In 2019, Arkansas Gov. Asa Hutchinson, a Republican, moved to shut down the hog farm, directing $6.2 million in state funds to compensate the farmers. (The Nature Conservancy also made significant contributions.) Like Faubus, Hutchinson was a self-declared outdoorsman who had enjoyed his own jaunts on the Buffalo River. “I was in law school when I discovered the Buffalo River,” he said in a speech, “and like so many Arkansans, I value the Buffalo as a particularly beautiful part of God’s creation.” Hutchinson formed the Buffalo River Conservation Committee, which brings together state agencies and others to monitor and improve the 855,000-acre watershed linked to the river.
Threats remain, of course. Heavy rains carry dirt off unpaved roads and into the river. The U.S. Forest Service has plans to thin and burn portions of the forests near the river’s headwaters, which some worry could affect water quality in the river. Summer algae blooms on the river have been more prolific in recent years; the cause likely involves excess nutrient input from agricultural fertilizer and soil washing into the river. “All these things that are going on outside the river have direct impact inside the river,” says Mark Foust, superintendent of the Buffalo National River.

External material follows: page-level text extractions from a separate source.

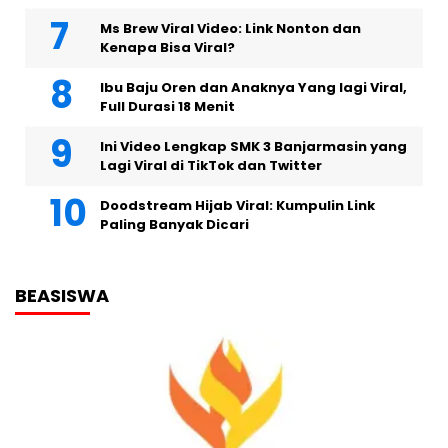
Ms Brew Viral Video: Link Nonton dan
Kenapa Bisa Viral?
Ibu Baju Oren dan Anaknya Yang lagi Viral,
Full Durasi 18 Menit
Ini Video Lengkap SMK 3 Banjarmasin yang
Lagi Viral di TikTok dan Twitter
Doodstream Hijab Viral: Kumpulin Link
Paling Banyak Dicari
BEASISWA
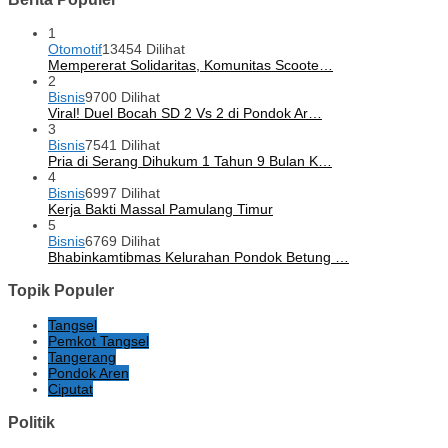
1
Otomotif
13454 Dilihat
Mempererat Solidaritas, Komunitas Scoote…
2
Bisnis
9700 Dilihat
Viral! Duel Bocah SD 2 Vs 2 di Pondok Ar…
3
Bisnis
7541 Dilihat
Pria di Serang Dihukum 1 Tahun 9 Bulan K…
4
Bisnis
6997 Dilihat
Kerja Bakti Massal Pamulang Timur
5
Bisnis
6769 Dilihat
Bhabinkamtibmas Kelurahan Pondok Betung …
Topik Populer
Tangsel
Pemkot Tangsel
Tangerang
Pondok Aren
Ciputat
Politik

After Foust assumed his post, in 2018, he set out to explore every stretch of the river within the park. He finished his quest last year, hiking into a canyon and launching in an inflatable raft—the only way to access the stretch nearest the source. Foust says he expected to find, at some point, a stretch of water that was less than scenic. He never did. Nor have I, in many return visits.
On my latest trip, I hiked to one of the sites touted by state officials in the 1940s, Lost Valley, where a trail follows a creek up a rock-strewn canyon to its source. After a strenuous climb, past a series of waterfalls, we arrived at a tidy cascade pouring from the mouth of a cave. The end of the trail—or so we thought.
Then two hikers wearing headlamps emerged from the cave’s dark maw. They urged us to go in. So we crawled on our hands and knees through a narrow crevice, lighting our way with cellphones, and reached a 25-foot waterfall, hidden within a pitch-black chamber. Thus we found ourselves inside the mountains themselves, washed in the crash of the cold, dark water where it all began.